One issue I have regarding Union Station: Is it really worth it to route MAX close to station when:
-at this point in time fast and convenient regional and long distance rail are fantasies. These types of rail transit do not attract high ridership
-as terry points out, many people would take a taxi to the station because of luggage…
-even though some major train stations are connected to metros, they require a fairly long transfer even if the transfer is entirely underground.
Other stations are served by Metros but the portal is not necessarily convenient. People certainly are able to walk a hundred meters.
“*I have herd that having Airport MAX go directly north from Gateway would be problematic, since trains would have to cross all of the tracks (or something) and operators would have to switch ends if trains were to continue towards downtown. The latter causes problems even today, though, without additional Green Line trains.”
I was living down the block when the Airport line
opened and I thought the layout at GTC (with
the single track looping back) was really stupid.

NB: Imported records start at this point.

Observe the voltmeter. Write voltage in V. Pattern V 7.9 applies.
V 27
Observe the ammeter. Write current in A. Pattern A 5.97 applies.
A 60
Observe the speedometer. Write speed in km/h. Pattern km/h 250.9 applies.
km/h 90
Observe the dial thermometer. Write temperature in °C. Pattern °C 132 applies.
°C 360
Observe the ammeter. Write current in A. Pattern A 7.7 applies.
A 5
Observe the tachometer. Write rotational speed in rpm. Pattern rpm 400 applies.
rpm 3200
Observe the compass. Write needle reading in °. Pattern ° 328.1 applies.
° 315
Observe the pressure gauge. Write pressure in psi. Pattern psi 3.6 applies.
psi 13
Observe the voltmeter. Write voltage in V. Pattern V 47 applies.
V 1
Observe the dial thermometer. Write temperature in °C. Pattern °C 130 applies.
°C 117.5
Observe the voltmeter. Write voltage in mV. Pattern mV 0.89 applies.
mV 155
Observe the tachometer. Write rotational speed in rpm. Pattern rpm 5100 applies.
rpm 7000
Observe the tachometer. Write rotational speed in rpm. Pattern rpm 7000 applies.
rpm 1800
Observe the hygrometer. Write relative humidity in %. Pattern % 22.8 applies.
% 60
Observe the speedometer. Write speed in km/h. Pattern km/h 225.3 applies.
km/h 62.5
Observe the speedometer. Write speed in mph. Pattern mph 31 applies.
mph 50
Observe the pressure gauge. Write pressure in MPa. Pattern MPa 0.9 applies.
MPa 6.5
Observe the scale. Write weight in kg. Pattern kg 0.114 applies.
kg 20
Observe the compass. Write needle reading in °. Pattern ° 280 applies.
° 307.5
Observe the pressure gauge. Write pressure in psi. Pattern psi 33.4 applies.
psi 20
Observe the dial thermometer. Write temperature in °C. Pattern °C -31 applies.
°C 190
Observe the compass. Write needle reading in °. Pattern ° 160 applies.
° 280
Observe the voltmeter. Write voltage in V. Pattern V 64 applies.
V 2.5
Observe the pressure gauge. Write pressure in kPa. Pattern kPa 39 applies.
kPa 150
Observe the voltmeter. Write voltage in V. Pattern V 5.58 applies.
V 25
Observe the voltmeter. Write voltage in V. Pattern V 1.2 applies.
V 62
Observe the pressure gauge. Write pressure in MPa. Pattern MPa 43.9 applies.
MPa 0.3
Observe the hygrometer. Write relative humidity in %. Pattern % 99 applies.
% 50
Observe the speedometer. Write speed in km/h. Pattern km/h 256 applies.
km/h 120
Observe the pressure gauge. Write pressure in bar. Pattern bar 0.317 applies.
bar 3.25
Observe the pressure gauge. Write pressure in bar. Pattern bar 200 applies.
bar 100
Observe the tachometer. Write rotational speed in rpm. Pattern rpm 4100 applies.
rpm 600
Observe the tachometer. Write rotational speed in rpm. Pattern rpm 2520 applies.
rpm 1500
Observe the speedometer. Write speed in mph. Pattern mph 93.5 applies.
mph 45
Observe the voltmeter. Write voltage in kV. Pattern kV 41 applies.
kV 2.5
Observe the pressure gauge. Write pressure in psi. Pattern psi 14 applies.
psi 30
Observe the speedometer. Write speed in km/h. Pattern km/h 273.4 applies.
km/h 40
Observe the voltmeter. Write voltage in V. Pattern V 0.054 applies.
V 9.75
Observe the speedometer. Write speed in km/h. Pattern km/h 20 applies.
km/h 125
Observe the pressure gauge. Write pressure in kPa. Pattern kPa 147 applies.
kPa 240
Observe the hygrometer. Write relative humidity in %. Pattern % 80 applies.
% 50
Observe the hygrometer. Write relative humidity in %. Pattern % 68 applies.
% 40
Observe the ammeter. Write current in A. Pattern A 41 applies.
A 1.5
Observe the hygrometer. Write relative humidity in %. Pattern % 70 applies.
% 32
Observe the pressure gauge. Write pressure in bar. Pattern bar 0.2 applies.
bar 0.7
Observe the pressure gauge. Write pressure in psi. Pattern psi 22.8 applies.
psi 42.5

Another problem that would probably not exist
with a BRT system.
Having very visible trains close to the station and not 2-3 blocks away is like a big advertisement and encourages people to ride transit instead of a cab or getting picked up/dropped off.
While Portland Mall bus service does serve Union Station today, there are many people who are willing to take a train but not a bus. This seems especially true with tourists who have no local knowlage and could be for people with luggage. Airport MAX has a lot more riders then Line 12 did at PDX and luggage is common on it.
Also the Green Line will be an improvement over Line 77 for eastside people.
Yes, your points are right-on regarding train vs. bus, airport line, etc.
– Bob R.
First it was supposed to be a simple loop, but somehow it grew an appendix, crossing over itself and making two sharp 90 degree turns to end up at a stub track on some side street. We then expand on the brillance of this design, by forcing trains in both directions to share the same single track, and make another two sharp turns – so sharp that TriMet Maintenance has to grease the rails and the spring-switch weekly.
At one point my understanding was that the streetcar would run diagonally through the block between 4th & 5th and Montgomery & Harrison, so southbound trains would have two 45 degree turns instead of 3 90 degree turns, and northbound trains would have one 45 degree turn instead of 2 90 degree and one 45 degree turn.
I believe that the Jasmine Tree on the SE corner of the block was recently brought into public ownership. Does Streetcar, the City and PSU still plan to fix this little mess here? A diagonal alignment would get rid of all those corners and could get rid of the single-track section as well.
While they’re at it they could put a new Streetcar stop in the block (kidding, just kidding folks).
Yes, the expectation is that the diagonal will get extended through the block when it redevelops.
I understand both points. Of course high-visibilty transit encourages more ridership….and of course riders prefer trains to buses.
However, *my* point is this: how many tourists enter Portland via Union Station? My guess is very very few. And is it then fiscally responsible to spend $$ on catering to these very few people when the budget is so tight already?
I attended the open house at the Portland Building earlier today, and specifically mentioned I heard about this routing on Portland Transport.
The answer I received was that this alignment was recommended by the contractor as being a little less expensive, and the ground below the original alignment was fill material, which they felt was less stable.
They’re aware of the increased time of travel tradeoff. I wonder if that’ll cause people to transfer from MAX to a bus at Rose Quarter TC, since those routes currently serve Downtown Portland more directly.
Current MAX trains take 10 minutes to travel from Rose Quarter to Pioneer Courthouse Sq; I expect the new Mall route to be about the same regardless of the ramp question. Buses times can be less in non-peak, but generally run about 10 minutes as well, so would not be worth the transfer hassle for most riders.